- _Source passage_

%%

K: Yes, and those ones that you mentioned particulary. I worked with a chirographer when we toured and I was using two dancers and he was involved with integrating the routines between the three of us. And the Running Up That Hill dance performance, I worked with a lady chirographer called Dianne Grey, and I really enjoyed that. It was really exciting to work with someone else and get that feedback. And her experience with my sorta non-technical ideas were a very good combination, we had a lot of fun.

I: Where did you shoot some of these? Like Suspended In Gaffa it's like in a barn or something. Are these all sound stages or do you use locations?

K: Yes, they're all stages and extremely good designers.

I: Okay. I want to go back to when you were signed and everything like that, sorta back in time a bit. And do you feel that... you very young, and recording very young, and had an album out at a young age, right? And do you feel that it was an advantage to you or a disadvantage, that that happened to you so early?

K: I think it's been a big advantage. I am doing what I want to do, I really want to be involved in this business. I don't think... If I hadn't started so young, I probably wouldn't have my own recording studio now, I probably wouldn't have the kind of control that I have over the situation at such an early age. So I think it's been really beneficial for me.

I: Um, what role did David Gilmour have in getting you signed?

K: I was about fifteen. My family thought it would be interesting to see if we could get some of my songs published, I'd written loads of songs. I just used to write one every day or something. And through a friend of the family who knew Dave Gilmour, we made a contact for him to come and hear some of my songs. At that time, he was sort of scouting for talent, looking for bands that he could produce or become involved in or just encourage. And I became one of the people that he was visiting. I think he liked the songs sufficiently to feel that it was worth him actually putting up money for me to go in and professionally record the tracks, because all my demos were just piano vocals and I had, say like 50 songs that were all piano vocals. And he felt, quite rightly, that the record company would relate to the music much in a more real way if it was produced rather than being demoed. So he put up the money, we went into the studio, recorded three tracks, and I got a recording contract from that. I: Great. What about Peter Gabriel? How has his music influenced you?

K: I think anything you like influences you, and I do like his music. I think he's very clever, he's brilliant. And I think he's one of the few people who is trying to do something interesting with contemporary music.

I: Ok, what do you mean by that, by "interesting", "different". Well, you didn't say "different", you said "interesting."

K: Hmm. Well I think it's both and I don't think there's much of that happening. For me the Floyd were doing something interesting, especially with the Wall. Talking Heads are doing something very interesting. I think David Bowie certainly was as was Roxy Music way back in the seventies, in fact they set a kind of formula that people are still copying and getting away with now. I mean so many people sound like Brian Ferry, so many people look or sound like David Bowie. And I think it's these kind of original stamps that create an incredible amount of imitators, but it's still these people who leave the mark and who are doing something really interesting.

I: Well you sang with Peter Gabriel, right?

K: Say again?

I: You sang Peter Gabriel on one of his records. Can you tell us about that?

K: Um, I was really delighted to be asked to do something and it was a lot of fun.

%%

Could you give the interview passage again from "K: Hmm. Well" up to and including "us about that?", replacing "David Bowie" with "Lou Reed" throughout?

- _Extracted data_
%%

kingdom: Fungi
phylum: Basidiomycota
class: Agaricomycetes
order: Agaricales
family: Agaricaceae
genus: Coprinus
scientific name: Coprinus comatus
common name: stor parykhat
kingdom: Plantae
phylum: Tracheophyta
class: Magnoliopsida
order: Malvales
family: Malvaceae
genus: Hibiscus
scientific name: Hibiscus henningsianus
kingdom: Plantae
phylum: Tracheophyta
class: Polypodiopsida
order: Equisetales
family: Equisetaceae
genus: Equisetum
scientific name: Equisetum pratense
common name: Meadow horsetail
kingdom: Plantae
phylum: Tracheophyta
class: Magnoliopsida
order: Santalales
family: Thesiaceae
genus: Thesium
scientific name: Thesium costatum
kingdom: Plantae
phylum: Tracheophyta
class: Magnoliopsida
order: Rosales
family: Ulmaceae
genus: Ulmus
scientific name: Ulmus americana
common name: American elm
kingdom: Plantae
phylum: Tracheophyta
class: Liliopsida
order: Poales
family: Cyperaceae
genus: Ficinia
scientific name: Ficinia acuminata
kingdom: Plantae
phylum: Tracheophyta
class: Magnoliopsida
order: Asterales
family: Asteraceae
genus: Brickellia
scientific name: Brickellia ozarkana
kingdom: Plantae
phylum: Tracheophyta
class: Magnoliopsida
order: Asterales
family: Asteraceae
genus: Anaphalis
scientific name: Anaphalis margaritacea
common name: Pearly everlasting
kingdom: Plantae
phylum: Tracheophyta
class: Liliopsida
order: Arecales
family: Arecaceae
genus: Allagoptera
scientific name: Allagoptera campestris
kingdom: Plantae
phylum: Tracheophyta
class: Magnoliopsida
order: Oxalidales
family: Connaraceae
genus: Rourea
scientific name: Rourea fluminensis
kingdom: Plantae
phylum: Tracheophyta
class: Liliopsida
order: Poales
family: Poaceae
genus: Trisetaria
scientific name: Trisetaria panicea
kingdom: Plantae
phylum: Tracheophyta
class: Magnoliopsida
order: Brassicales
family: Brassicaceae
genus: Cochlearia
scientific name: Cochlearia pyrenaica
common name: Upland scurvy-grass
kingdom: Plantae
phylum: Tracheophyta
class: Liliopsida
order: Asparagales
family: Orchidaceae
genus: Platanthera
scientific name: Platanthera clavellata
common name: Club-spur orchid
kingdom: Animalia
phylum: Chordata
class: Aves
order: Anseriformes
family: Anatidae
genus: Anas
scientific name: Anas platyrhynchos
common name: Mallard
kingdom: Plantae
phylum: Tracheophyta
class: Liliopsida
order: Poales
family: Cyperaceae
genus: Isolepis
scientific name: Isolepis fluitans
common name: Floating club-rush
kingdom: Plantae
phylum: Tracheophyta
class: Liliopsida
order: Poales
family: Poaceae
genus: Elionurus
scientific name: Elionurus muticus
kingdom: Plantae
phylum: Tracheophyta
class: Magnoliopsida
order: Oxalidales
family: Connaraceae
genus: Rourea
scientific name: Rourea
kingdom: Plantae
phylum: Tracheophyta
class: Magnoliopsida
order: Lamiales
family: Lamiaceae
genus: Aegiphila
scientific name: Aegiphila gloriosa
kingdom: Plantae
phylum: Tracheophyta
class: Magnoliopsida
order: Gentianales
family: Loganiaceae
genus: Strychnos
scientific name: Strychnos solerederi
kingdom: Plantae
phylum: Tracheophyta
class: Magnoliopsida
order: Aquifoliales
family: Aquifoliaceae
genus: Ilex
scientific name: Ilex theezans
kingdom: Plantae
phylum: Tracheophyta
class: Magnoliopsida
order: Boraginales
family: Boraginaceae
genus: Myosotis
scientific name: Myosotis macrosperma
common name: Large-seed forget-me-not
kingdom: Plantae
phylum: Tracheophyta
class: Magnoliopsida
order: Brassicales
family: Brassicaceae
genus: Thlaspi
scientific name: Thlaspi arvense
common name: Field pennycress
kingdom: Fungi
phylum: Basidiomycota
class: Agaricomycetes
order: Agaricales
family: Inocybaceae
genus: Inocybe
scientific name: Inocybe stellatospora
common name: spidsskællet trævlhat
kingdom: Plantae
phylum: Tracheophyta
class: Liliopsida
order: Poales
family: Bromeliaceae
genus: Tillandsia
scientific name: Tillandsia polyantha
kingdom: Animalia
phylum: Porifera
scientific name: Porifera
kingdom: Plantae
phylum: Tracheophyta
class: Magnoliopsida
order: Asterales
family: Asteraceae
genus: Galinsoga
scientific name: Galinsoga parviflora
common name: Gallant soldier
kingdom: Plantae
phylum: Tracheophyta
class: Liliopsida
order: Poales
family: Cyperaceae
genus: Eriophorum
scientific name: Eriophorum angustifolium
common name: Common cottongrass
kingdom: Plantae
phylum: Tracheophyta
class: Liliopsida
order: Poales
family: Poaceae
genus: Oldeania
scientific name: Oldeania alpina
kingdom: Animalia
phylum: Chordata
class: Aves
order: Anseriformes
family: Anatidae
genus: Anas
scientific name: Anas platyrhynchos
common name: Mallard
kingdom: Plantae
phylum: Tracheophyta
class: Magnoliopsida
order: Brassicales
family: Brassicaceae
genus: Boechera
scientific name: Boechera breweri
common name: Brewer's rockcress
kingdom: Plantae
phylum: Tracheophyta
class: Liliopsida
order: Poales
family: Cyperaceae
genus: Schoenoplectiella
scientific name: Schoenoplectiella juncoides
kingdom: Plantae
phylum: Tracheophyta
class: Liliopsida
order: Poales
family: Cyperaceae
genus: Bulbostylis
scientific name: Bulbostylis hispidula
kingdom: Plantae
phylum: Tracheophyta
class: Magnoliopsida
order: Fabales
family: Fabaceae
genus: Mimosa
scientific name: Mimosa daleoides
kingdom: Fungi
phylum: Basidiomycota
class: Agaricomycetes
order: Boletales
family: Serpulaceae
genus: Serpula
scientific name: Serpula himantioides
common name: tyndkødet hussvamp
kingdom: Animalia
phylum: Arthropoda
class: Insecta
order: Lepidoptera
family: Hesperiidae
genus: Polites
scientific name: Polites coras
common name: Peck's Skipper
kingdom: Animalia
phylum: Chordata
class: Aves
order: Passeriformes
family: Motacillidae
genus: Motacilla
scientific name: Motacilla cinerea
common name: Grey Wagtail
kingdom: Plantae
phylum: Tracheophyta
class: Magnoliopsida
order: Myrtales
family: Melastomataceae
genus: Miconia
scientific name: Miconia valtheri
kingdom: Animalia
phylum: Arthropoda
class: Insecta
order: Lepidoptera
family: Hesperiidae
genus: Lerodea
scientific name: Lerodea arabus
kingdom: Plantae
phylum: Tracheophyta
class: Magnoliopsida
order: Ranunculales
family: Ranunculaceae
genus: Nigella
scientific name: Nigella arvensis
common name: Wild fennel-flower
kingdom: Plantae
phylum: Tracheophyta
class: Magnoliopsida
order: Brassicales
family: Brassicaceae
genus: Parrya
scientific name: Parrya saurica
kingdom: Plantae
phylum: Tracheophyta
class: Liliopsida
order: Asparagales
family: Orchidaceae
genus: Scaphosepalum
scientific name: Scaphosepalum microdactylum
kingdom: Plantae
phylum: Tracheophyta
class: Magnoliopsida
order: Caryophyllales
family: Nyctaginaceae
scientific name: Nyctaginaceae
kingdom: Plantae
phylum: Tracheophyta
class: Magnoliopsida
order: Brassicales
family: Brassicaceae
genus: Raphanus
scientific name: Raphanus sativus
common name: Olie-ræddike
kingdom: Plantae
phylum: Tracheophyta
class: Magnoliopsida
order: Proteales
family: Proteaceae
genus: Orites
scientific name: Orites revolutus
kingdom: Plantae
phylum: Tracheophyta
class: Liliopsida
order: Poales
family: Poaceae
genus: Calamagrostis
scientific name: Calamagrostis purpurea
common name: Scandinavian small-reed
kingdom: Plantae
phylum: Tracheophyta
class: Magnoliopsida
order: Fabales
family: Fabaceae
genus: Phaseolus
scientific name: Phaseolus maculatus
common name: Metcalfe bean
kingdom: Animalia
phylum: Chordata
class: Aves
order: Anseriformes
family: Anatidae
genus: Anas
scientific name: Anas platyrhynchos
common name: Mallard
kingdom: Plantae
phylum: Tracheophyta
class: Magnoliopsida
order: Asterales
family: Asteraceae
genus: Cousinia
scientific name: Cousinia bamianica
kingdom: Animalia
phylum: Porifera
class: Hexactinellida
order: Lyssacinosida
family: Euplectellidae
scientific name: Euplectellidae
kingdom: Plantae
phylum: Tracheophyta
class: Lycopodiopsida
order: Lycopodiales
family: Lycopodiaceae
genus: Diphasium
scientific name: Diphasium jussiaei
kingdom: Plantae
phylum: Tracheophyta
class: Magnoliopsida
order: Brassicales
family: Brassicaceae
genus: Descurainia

%%

- _Expected output_
K: Hmm. Well I think it's both and I don't think there's much of that happening. For me the Floyd were doing something interesting, especially with the Wall. Talking Heads are doing something very interesting. I think Lou Reed certainly was as was Roxy Music way back in the seventies, in fact they set a kind of formula that people are still copying and getting away with now. I mean so many people sound like Brian Ferry, so many people look or sound like Lou Reed. And I think it's these kind of original stamps that create an incredible amount of imitators, but it's still these people who leave the mark and who are doing something really interesting.

I: Well you sang with Peter Gabriel, right?

K: Say again?

I: You sang Peter Gabriel on one of his records. Can you tell us about that?